■ Problems to work on:
1/ In the email about the slow HP servers, what makes the load climb to 12 and the machines stop responding well? Answer in one to three sentences.
2/ Rewrite the part of the email about the slow HP servers starting at "On 05/07/07, Jesper" and ending at "NIC (using tg3)", with "SCSI disks" changed to "SAS disks".
3/ Extend the email about the slow HP servers, picking up right after its last sentence.

■ Excerpt to read:
┄┄┄┄┄┄┄┄┄┄┄┄┄┄┄┄┄┄┄┄

On 05/07/07, Jesper Juhl <jesper.juhl@...il.com> wrote:
> On 05/07/07, Martin Knoblauch <spamtrap@...bisoft.de> wrote:
> > Hi,
> >
> >  for a customer we are operating a rackful of HP/DL380/G4 boxes that
> > have given us some problems with system responsiveness under [I/O
> > triggered] system load.
> >
> >  The systems in question have the following HW:
> >
> > 2x Intel/EM64T CPUs
> > 8GB memory
> > CCISS Raid controller with 4x72GB SCSI disks as RAID5
> > 2x BCM5704 NIC (using tg3)
> >
> >  The distribution is RHEL4. We have tested several kernels including
> > the original 2.6.9, 2.6.19.2, 2.6.22-rc7 and 2.6.22-rc7+cfs-v18.
> >
> >  One part of the workload is when several processes try to write 5 GB
> > each to the local filesystem (ext2->LVM->CCISS). When this happens, the
> > load goes up to 12 and responsiveness goes down. This means from one
> > moment to the next things like opening a ssh connection to the host in
> > question, or doing "df" take forever (minutes). Especially bad with the
> > vendor kernel, better (but not perfect) with 2.6.19 and 2.6.22-rc7.

┄┄┄┄┄┄┄┄┄┄┄┄┄┄┄┄┄┄┄┄

■ Supplied entries:

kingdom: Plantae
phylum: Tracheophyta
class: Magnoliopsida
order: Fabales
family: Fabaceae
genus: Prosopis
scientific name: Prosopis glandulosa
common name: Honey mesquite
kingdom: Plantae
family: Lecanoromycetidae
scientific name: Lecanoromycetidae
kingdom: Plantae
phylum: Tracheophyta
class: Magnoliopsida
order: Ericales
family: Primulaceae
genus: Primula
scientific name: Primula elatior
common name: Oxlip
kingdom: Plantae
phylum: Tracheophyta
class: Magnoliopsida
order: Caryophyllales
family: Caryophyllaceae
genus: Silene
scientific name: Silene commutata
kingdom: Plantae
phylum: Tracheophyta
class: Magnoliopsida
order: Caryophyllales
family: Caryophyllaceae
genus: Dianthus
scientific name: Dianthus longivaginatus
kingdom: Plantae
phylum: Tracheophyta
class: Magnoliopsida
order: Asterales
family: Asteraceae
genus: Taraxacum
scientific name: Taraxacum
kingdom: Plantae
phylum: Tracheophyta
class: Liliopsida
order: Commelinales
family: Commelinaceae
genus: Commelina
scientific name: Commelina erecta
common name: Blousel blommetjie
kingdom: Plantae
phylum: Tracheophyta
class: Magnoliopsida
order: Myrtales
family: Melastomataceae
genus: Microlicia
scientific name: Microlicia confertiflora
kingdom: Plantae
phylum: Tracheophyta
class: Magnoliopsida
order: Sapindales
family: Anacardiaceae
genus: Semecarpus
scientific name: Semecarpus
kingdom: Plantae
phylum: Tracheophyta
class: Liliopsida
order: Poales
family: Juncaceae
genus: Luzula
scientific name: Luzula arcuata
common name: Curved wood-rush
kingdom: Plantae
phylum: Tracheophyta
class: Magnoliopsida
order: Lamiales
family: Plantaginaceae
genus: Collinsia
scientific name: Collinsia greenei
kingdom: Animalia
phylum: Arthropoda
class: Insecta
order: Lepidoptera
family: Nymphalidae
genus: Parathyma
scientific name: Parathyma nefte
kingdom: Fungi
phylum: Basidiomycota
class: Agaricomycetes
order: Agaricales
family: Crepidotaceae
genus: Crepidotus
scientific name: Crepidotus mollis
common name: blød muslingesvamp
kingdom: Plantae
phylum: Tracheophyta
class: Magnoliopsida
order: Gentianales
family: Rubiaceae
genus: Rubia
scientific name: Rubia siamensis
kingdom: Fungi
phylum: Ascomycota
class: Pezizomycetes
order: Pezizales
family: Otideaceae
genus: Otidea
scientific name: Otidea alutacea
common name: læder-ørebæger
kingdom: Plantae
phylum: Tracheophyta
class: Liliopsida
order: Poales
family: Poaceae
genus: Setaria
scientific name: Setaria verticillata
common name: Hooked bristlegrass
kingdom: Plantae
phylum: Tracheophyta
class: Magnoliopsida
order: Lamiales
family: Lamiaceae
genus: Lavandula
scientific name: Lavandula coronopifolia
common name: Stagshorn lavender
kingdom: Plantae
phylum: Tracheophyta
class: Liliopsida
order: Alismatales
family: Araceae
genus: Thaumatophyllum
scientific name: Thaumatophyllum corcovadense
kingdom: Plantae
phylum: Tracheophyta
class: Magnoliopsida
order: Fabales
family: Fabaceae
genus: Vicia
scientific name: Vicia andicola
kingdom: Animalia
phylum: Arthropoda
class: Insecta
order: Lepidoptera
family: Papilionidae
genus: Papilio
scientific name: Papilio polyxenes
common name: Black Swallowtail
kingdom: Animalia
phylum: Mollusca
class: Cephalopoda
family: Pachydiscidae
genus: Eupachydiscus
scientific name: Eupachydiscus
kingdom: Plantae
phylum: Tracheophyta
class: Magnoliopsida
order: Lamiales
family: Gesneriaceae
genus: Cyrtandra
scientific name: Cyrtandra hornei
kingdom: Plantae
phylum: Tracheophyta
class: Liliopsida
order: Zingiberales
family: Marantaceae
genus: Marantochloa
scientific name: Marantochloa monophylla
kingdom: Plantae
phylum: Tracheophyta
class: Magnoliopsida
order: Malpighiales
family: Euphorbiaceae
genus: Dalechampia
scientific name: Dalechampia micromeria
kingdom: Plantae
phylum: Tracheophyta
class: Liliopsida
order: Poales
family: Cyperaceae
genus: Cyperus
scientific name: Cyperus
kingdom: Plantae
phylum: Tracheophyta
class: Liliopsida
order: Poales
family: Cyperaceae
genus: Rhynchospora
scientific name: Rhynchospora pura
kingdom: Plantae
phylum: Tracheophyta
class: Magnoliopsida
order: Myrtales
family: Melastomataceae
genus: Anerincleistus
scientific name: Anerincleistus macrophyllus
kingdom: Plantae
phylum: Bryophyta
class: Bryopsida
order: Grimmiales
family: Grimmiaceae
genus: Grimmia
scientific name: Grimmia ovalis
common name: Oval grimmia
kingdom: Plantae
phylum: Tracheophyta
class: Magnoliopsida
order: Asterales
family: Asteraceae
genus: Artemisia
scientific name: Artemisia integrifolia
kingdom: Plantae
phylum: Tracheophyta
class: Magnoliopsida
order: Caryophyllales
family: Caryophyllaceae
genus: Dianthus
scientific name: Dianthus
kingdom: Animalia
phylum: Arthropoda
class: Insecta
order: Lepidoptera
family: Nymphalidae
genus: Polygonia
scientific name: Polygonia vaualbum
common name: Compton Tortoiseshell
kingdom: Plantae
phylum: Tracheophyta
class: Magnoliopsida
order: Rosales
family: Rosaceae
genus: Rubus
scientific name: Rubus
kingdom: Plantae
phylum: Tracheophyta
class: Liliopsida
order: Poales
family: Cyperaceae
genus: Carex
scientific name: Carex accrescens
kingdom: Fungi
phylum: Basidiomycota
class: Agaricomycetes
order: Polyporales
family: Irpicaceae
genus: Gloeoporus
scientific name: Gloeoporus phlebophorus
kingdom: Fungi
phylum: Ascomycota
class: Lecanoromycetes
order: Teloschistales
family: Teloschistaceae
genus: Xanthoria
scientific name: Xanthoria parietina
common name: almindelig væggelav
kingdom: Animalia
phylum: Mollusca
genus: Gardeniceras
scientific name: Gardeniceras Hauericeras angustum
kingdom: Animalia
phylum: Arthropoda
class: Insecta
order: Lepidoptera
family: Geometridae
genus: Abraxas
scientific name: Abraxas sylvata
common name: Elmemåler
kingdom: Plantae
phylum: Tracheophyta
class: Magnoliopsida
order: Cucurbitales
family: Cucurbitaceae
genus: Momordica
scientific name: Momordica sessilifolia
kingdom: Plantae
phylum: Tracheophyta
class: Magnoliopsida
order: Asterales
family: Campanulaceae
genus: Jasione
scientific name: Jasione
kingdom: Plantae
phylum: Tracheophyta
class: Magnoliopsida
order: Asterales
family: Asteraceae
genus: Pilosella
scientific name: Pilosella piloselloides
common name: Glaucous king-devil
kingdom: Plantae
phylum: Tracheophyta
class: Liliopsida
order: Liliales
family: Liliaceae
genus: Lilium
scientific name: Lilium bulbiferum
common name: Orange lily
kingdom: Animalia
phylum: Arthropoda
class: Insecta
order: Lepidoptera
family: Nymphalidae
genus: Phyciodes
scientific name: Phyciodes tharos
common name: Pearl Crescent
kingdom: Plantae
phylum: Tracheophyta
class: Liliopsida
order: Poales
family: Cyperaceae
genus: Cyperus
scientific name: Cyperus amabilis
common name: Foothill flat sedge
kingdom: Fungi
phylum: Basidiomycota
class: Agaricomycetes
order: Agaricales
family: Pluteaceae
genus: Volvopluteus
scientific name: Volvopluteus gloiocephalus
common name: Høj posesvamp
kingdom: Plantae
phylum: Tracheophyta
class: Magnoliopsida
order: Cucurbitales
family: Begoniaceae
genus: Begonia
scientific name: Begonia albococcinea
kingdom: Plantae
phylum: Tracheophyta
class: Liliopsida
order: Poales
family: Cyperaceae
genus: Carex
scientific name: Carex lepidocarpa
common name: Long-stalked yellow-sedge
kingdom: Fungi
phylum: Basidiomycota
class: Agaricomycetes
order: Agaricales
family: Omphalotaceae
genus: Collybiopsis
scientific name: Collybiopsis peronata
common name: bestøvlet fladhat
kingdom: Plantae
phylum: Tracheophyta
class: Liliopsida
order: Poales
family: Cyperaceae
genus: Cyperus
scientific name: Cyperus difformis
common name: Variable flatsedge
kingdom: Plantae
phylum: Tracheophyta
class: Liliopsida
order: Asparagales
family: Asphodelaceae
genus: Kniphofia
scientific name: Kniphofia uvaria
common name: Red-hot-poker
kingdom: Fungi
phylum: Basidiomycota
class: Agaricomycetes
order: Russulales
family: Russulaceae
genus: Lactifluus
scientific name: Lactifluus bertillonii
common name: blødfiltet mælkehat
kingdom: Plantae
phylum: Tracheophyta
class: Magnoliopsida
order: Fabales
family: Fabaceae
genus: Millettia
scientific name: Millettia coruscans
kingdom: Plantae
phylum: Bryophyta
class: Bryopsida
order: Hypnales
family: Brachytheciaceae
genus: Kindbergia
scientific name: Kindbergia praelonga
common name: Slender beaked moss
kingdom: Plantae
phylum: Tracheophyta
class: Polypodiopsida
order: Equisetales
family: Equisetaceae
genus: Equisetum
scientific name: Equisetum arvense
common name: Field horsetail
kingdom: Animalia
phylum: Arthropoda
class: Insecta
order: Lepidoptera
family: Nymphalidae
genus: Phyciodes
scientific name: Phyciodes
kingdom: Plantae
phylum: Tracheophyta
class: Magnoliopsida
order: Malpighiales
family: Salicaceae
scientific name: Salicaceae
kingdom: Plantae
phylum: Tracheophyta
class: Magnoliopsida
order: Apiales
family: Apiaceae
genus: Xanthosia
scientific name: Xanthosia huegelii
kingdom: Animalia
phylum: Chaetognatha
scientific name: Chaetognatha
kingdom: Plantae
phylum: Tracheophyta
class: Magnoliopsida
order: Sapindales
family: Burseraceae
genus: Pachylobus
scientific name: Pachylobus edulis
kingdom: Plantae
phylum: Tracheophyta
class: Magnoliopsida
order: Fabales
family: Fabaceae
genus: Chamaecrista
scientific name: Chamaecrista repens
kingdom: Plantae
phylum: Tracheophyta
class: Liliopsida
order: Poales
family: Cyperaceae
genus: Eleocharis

┄┄┄┄┄┄┄┄┄┄┄┄┄┄┄┄┄┄┄┄

■ The responses:
1/ The load climbs to 12 and responsiveness drops when several processes each try to write 5 GB to the local filesystem (ext2->LVM->CCISS).

2/
On 05/07/07, Jesper Juhl <jesper.juhl@...il.com> wrote:
> On 05/07/07, Martin Knoblauch <spamtrap@...bisoft.de> wrote:
> > Hi,
> >
> >  for a customer we are operating a rackful of HP/DL380/G4 boxes that
> > have given us some problems with system responsiveness under [I/O
> > triggered] system load.
> >
> >  The systems in question have the following HW:
> >
> > 2x Intel/EM64T CPUs
> > 8GB memory
> > CCISS Raid controller with 4x72GB SAS disks as RAID5
> > 2x BCM5704 NIC (using tg3)

3/
> >
> >  The load basically comes from the writing processes and up to 12
> > "pdflush" threads all being in "D" state.
> >
> >  So, what I would like to understand is how we can maximize the
> > responsiveness of the system, while keeping disk throughput at maximum.
> >
>
> I'd suspect you can't get both at 100%.
>
> I'd guess you are probably using a 100Hz no-preempt kernel.  Have you
> tried a 1000Hz + preempt kernel?   Sure, you'll get a bit lower
> overall throughput, but interactive responsiveness should be better -
> if it is, then you could experiment with various combinations of
> CONFIG_PREEMPT, CONFIG_PREEMPT_VOLUNTARY, CONFIG_PREEMPT_NONE and
> CONFIG_HZ_1000, CONFIG_HZ_300, CONFIG_HZ_250, CONFIG_HZ_100 to see
> what gives you the best balance between throughput and interactive
> responsiveness (you could also throw CONFIG_PREEMPT_BKL and/or
> CONFIG_NO_HZ, but I don't think the impact will be as significant as
> with the other options, so to keep things simple I'd leave those out
> at first) .
>
> I'd guess that something like CONFIG_PREEMPT_VOLUNTARY + CONFIG_HZ_300
> would probably be a good compromise for you, but just to see if
> there's any effect at all, start out with CONFIG_PREEMPT +
> CONFIG_HZ_1000.
>

I'm currious, did you ever try playing around with CONFIG_PREEMPT* and
CONFIG_HZ* to see if that had any noticable impact on interactive
performance and stuff like logging into the box via ssh etc...?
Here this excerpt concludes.